Retail inflation was at a record high in 2023 with the Consumer Price Index (CPI) shooting up to 7.44 per cent in July, accompanied by high food inflation. Currently, although the retail inflation for December 2023 stood at 5.69 per cent, it remains close to the upper tolerance limit of 6 per cent set by the Union government.
With inflation impacting disposable income and interest rates going up, rural and urban consumption has remained soft. Food price inflation too has been biting into consumption.
Wahi expected the government to address the lower consumption in less affluent areas for a more equitable economic recovery. For this, he suggested that the government—through Budget 2024—could continue driving Make in India by pushing for more schemes like PLI. The government in 2021 announced PLI schemes for 14 sectors with an outlay of Rs 1.97 lakh crore.
Government can bring in more PLI in those sectors that can drive more employment such as leather and footwear, carpet, handicraft, jewellery—leading to money in the hands of consumers, said Wahi.
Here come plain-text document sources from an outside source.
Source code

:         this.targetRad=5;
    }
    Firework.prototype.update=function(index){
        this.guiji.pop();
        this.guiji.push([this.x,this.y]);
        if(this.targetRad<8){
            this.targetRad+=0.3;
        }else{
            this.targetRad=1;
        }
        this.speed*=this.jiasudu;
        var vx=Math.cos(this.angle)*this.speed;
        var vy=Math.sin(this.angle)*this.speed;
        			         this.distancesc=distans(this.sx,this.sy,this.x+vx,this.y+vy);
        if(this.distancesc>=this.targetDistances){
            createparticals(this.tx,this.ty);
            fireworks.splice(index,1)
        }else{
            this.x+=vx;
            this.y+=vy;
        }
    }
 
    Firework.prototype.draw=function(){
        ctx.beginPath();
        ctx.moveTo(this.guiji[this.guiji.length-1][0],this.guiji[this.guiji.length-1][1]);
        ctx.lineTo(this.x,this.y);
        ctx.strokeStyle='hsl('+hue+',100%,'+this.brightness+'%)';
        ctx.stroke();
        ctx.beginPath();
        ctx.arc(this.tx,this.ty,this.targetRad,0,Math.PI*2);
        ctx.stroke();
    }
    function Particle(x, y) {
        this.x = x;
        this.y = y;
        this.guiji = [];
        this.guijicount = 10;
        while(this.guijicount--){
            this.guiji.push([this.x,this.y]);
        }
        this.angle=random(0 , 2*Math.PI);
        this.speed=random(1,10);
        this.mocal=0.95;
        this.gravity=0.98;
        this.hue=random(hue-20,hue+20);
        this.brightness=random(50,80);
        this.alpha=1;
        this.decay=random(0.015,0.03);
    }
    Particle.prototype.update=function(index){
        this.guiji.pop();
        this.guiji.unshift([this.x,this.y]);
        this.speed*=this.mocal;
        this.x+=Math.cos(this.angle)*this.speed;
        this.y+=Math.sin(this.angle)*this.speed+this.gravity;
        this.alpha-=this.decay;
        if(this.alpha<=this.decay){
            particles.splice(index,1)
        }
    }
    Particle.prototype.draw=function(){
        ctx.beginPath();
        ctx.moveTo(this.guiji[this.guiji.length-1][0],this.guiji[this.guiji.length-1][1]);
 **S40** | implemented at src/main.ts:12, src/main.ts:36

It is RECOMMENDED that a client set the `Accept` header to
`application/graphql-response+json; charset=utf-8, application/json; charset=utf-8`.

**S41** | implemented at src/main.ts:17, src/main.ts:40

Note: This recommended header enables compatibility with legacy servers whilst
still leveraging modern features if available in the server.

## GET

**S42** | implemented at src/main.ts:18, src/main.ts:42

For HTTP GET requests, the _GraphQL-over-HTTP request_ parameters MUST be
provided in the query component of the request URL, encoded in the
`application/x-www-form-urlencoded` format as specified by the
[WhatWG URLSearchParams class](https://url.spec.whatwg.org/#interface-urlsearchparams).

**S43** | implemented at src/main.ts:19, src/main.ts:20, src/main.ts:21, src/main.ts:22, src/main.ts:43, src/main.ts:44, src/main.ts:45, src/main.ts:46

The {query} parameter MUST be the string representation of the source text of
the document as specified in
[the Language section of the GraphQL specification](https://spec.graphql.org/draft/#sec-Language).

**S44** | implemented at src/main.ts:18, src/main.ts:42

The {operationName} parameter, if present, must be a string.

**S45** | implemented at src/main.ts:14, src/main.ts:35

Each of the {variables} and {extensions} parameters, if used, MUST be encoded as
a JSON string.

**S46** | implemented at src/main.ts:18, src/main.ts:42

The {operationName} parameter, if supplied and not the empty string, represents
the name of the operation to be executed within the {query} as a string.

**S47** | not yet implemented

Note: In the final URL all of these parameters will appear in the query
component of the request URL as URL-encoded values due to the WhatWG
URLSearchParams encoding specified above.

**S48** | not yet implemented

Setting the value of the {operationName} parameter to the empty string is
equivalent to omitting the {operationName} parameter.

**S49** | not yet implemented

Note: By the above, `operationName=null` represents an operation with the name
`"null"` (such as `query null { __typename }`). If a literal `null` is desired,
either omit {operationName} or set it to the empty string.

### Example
Others agreed. “Initiatives like the PLI scheme have been instrumental in boosting 'Make in India' efforts, and we believe the upcoming budget holds the utmost importance in further shaping India's electronic manufacturing space,” said Amit Khatri, co-founder of Noise, a smartwatch and wearable company.
E-commerce start-ups also asked for the government’s involvement in nurturing the investment landscape to help elevate the number of startups in the country. Unicorn Meesho’s CFO Dhiresh Bansal is rooting for an “all-encompassing strategy” for ease of doing business.
“Simplifying the processes associated with tax compliance and lowering tax rates, especially during the initial operational years, will ease the financial strain on startups, cultivating a more advantageous business environment,” Bansal said.